Drawing on a passion for music, a remarkably diverse
interdisciplinary toolbox, and a gift for accessible language that
speaks equally to scholars and the general public, Jann Pasler
invites us to read as she writes "through" music, unveiling the
forces that affect our sonic encounters. In an extraordinary
collection of historical and critical essays, some appearing for
the first time in English, Pasler deconstructs the social, moral,
and political preoccupations lurking behind aesthetic taste.

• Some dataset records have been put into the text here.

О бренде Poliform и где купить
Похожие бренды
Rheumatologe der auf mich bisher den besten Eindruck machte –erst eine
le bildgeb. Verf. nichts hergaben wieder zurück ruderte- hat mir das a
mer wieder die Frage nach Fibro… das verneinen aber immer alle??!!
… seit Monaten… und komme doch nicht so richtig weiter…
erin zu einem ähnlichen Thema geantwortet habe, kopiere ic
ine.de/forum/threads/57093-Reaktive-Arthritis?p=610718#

Arguing that learning from musical experience is vital to our
understanding of past, present, and future, Pasler's work
trenchantly reasserts the role of music as a crucial contributor to
important public debates about who we can be as individuals,
communities, and nations. The author's wide-ranging and perceptive
approaches to musical biography and history challenge us to rethink
our assumptions about important cultural and philosophical issues
including national identity and postmodern musical hybridity,
material culture, the economics of power, and the relationship
between classical and popular music. Her work uncovers the
self-fashioning of modernists such as Vincent d'Indy, Augusta
Holmes, Jean Cocteau, and John Cage, and addresses categories such
as race, gender, and class in the early 20th century in ways that
resonate with experiences today. She also explores how music uses
time and constructs narrative. Pasler's innovative and influential
methodological approaches, such as her notion of "question-spaces,"

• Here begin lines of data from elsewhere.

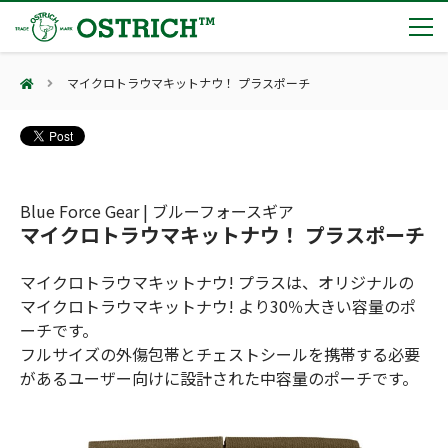
マイクロトラウマキットナウ！ プラスポーチ
製品カテゴリー
輸血保冷庫
トピックス
(Blood Cooling System)
熊対策
(Bear Avoidance)
Blue Force Gear | ブルーフォースギア
夏季休業のお知らせ
会社案内
マイクロトラウマキットナウ！ プラスポーチ
防刃対策
日本集中治療医学会 第10回東北支部学術集会 ご来場ありがとうございました！
(Cut Resistant)
第7回 地域×Tech東北 ご来場ありがとうございました！
止血・止血キット
マイクロトラウマキットナウ! プラスは、オリジナルの
(Massive Hemorrhage)
会社案内
カタログ
2展示会【①危機管理産業展(RISCON TOKYO)2026】【②テロ対策特殊装備展（SEECAT）】に同時出展いたします
マイクロトラウマキットナウ! より30％大きい容量のポ
気道管理
会社概要
オーストリッチ熊対策カタログ
ーチです。
(Airway)
オーストリッチ防犯カタログ
フルサイズの外傷包帯とチェストシールを携帯する必要
アクセス
呼吸管理
採用情報
があるユーザー向けに設計された中容量のポーチです。
(Respiration)
ダマスカス製品カタログ（日本語版）
主な納入実績
循環管理
総合カタログ掲載のお知らせ
(Circulation)
もっと見る
採用情報（外部サイトに移動します）
低体温防止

open up the complex cultural and political networks in which music
participates. This provides us with the reasons and tools to engage
with music in fresh and exciting ways. In these thoughtful essays,
music-whether beautiful or cacophonous, reassuring or seemingly
incomprehensible-comes alive as a bearer of ideas and practices
that offers deep insights into how we negotiate the world. Jann
Pasler's Writing through Music brilliantly demonstrates how music
can be a critical lens to focus the contemporary critical,
cultural, historical, and social issues of our time.